Second Saturdays in Sac

Every second Saturday of every month, art galleries keep their doors open late, drawing a slew of wide-eyed and gawking Sacramentans through a latticework of city streets. Brushing up against many musical performances and numerous easels bearing a dynamic range of paintings, it was easy to see why the streets were packed. Fine art, delicious food, and a feeling of organized chaos — it’s all at the art walk.

People were everywhere. With their attention focused on various displays, live bands, and the shear density of the throng of pedestrians, the masses were not hesitant at all to cross the normally busy and functional intersections of Sacramento. It was painful to watch the line of vehicles trapped at a crosswalk that was bottle-necked at both sides with an endless tide of pedestrians.

I had never understood this until last Saturday, and it filled me with an ironic feeling of what I’d been missing, right at hand.

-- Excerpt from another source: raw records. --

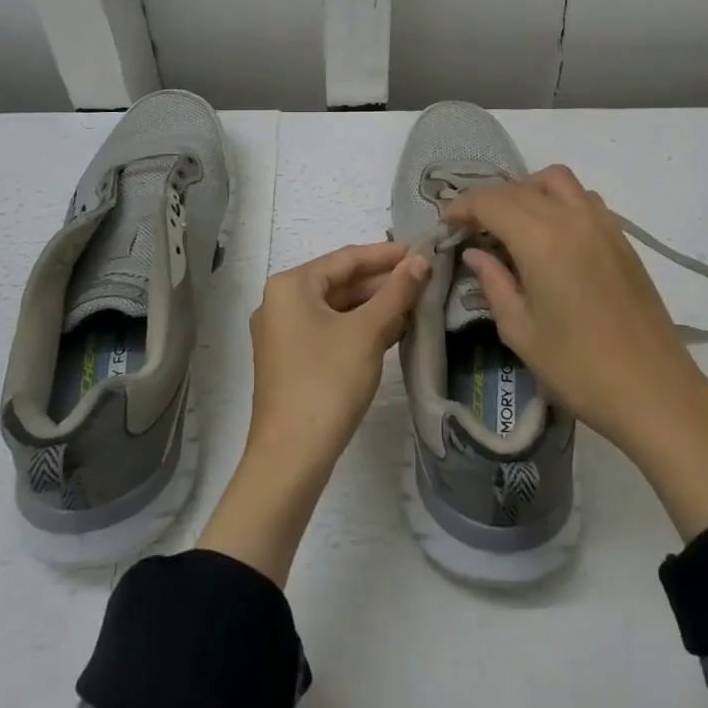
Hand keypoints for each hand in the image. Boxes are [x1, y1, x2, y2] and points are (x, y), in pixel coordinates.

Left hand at [243, 241, 428, 470]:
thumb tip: (420, 260)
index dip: (387, 254)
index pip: (347, 258)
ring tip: (418, 302)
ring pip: (338, 308)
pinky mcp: (293, 360)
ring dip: (376, 305)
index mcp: (291, 286)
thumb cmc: (327, 382)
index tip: (423, 249)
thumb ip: (396, 292)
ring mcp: (284, 333)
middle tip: (426, 278)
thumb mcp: (367, 332)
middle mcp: (282, 302)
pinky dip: (361, 327)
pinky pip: (332, 330)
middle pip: (341, 282)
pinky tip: (395, 329)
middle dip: (384, 282)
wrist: (291, 458)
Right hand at [449, 167, 707, 538]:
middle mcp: (571, 218)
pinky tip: (551, 234)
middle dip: (489, 200)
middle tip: (471, 227)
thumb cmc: (579, 368)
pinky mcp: (622, 238)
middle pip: (520, 187)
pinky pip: (583, 198)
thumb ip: (494, 283)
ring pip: (557, 181)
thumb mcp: (521, 331)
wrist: (654, 391)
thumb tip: (476, 254)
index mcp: (541, 239)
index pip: (491, 202)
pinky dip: (558, 200)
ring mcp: (602, 224)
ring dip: (527, 190)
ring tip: (511, 223)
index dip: (463, 206)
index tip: (446, 223)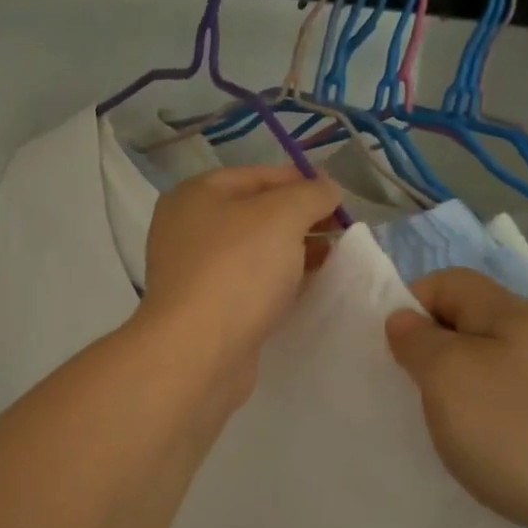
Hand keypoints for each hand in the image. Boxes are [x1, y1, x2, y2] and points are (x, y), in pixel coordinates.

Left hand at [135, 164, 342, 411]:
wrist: (198, 352)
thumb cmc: (237, 270)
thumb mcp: (282, 216)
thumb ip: (310, 195)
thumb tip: (327, 189)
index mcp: (196, 195)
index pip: (257, 176)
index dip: (301, 181)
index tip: (339, 198)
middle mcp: (187, 229)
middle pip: (254, 214)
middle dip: (299, 220)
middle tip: (340, 232)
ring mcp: (193, 272)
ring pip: (253, 252)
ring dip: (291, 253)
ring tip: (332, 260)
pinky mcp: (205, 309)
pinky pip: (248, 285)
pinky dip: (276, 284)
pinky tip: (304, 290)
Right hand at [385, 268, 527, 527]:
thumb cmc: (513, 430)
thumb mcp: (447, 375)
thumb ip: (418, 340)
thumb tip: (405, 319)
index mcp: (508, 312)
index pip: (447, 281)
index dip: (410, 304)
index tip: (391, 349)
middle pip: (467, 322)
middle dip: (430, 350)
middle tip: (409, 389)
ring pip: (487, 364)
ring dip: (455, 387)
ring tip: (440, 424)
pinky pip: (508, 401)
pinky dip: (483, 417)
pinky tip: (478, 449)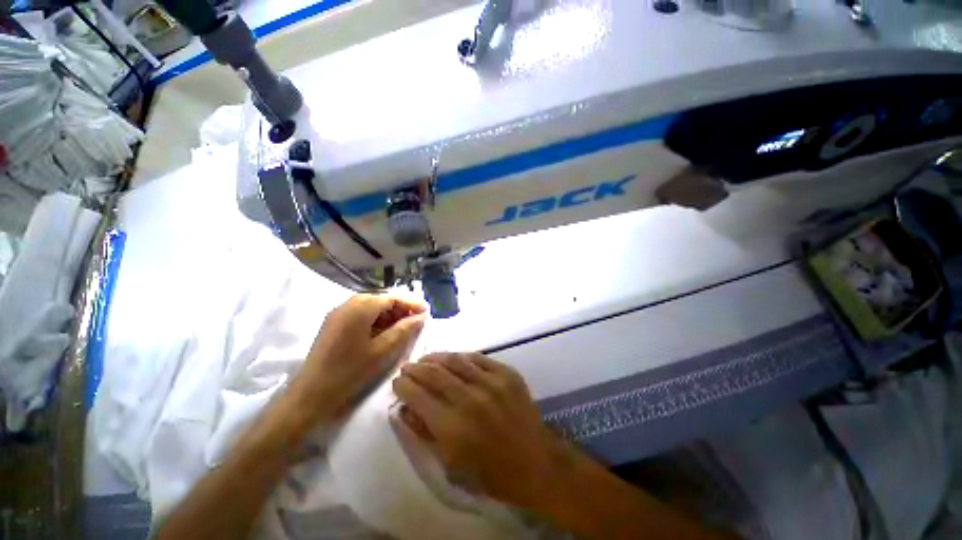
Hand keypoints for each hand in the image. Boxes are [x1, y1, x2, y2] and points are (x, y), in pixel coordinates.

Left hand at [291, 294, 425, 422]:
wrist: (310, 395)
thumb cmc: (350, 371)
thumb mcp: (383, 350)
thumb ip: (405, 329)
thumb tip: (422, 316)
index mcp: (361, 307)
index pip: (393, 297)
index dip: (411, 303)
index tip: (427, 311)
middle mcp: (349, 303)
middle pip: (382, 299)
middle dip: (401, 308)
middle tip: (416, 321)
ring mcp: (339, 312)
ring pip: (372, 306)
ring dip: (389, 314)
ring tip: (402, 328)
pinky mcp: (334, 322)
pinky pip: (361, 314)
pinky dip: (376, 319)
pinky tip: (383, 332)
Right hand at [392, 353, 568, 508]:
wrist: (535, 462)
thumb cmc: (490, 472)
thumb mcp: (450, 463)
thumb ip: (425, 433)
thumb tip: (406, 408)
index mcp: (452, 427)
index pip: (418, 397)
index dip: (404, 386)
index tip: (397, 382)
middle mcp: (469, 399)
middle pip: (434, 374)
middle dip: (416, 368)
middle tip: (408, 367)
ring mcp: (491, 383)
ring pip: (455, 361)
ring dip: (436, 357)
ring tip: (426, 359)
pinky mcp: (506, 373)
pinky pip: (479, 358)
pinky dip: (462, 357)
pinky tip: (454, 358)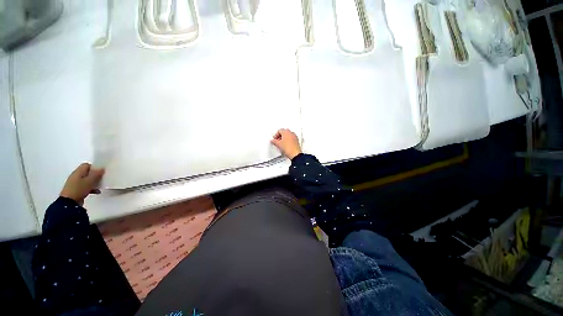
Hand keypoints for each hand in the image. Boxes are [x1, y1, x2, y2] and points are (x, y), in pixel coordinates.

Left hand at [60, 163, 104, 205]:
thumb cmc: (79, 189)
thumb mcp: (89, 181)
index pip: (86, 165)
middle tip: (101, 179)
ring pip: (86, 180)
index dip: (94, 167)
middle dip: (94, 175)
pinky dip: (91, 188)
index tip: (100, 172)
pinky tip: (96, 192)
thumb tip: (101, 168)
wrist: (69, 202)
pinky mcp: (76, 190)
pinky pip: (85, 186)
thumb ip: (96, 174)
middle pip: (87, 172)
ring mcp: (75, 183)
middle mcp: (75, 176)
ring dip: (93, 182)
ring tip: (99, 186)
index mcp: (78, 172)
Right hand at [271, 129, 301, 159]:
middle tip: (277, 141)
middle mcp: (291, 133)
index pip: (279, 131)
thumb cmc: (288, 148)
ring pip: (288, 135)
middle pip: (284, 132)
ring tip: (281, 143)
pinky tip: (286, 145)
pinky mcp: (296, 140)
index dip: (275, 135)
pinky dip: (288, 140)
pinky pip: (291, 138)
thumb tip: (273, 141)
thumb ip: (274, 141)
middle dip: (280, 136)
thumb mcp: (278, 144)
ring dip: (284, 138)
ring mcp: (294, 136)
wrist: (295, 153)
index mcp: (286, 132)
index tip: (274, 139)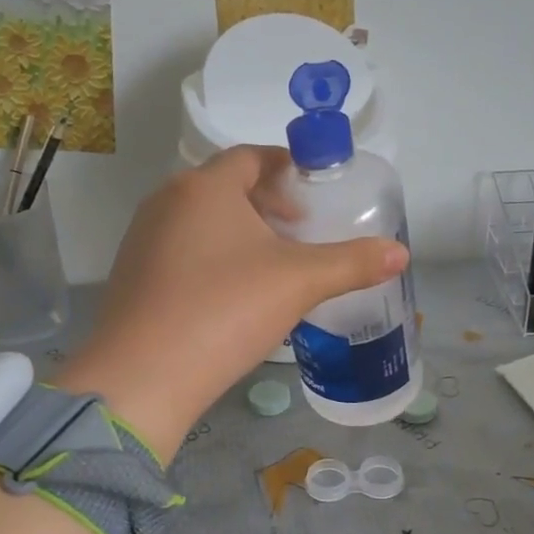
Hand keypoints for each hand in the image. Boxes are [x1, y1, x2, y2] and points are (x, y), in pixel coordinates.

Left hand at [56, 146, 406, 457]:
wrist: (143, 377)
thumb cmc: (225, 310)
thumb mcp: (299, 282)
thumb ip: (352, 262)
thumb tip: (400, 252)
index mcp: (205, 186)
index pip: (251, 156)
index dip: (287, 166)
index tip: (315, 190)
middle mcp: (167, 201)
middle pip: (225, 187)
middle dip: (267, 202)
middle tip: (302, 229)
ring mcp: (143, 239)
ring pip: (201, 220)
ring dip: (240, 232)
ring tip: (273, 264)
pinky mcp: (132, 276)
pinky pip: (182, 251)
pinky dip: (212, 258)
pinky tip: (232, 296)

Impressive to say the least.

The art-walk had an inextricable draw on the community. There was a buzz in the air, not just from the copious amounts of live musical performances, but from the chatter of many elated voices reveling in the night. I too felt like a part of it, as if inducted.

Was it really like this every second Saturday? A lot of artists were receiving attention.

One of the bands, Art Lessing, played some very captivating instrumental bits. Their experimental sound used strings to create an esoteric air, while the drums maintained a rocky garage-feel. They certainly had a style of there own, which seemed to carry an otherworldly feeling.

The most noteworthy band was Jazz Gitan, which drew a smaller crowd, but played a very stylized and characteristic set. The bass was punchy, carrying all of the fullness experienced in jazz, and the timing was perfect. It was a striking example of how to do a street performance right, transporting listeners where they stood, from a street in Sacramento, to a cobblestone alley in 40’s Bordeaux, France.

The night steadily waned into a low hum, the streets opened up, and cars were able to continue on their routes safely without the human blockade. While it lasted, there were some very dedicated and gifted artists sharing their works freely. It was the way Sacramento did things on second Saturdays, and everybody benefited. Come hungry and bored, leave full and grinning. Just like that.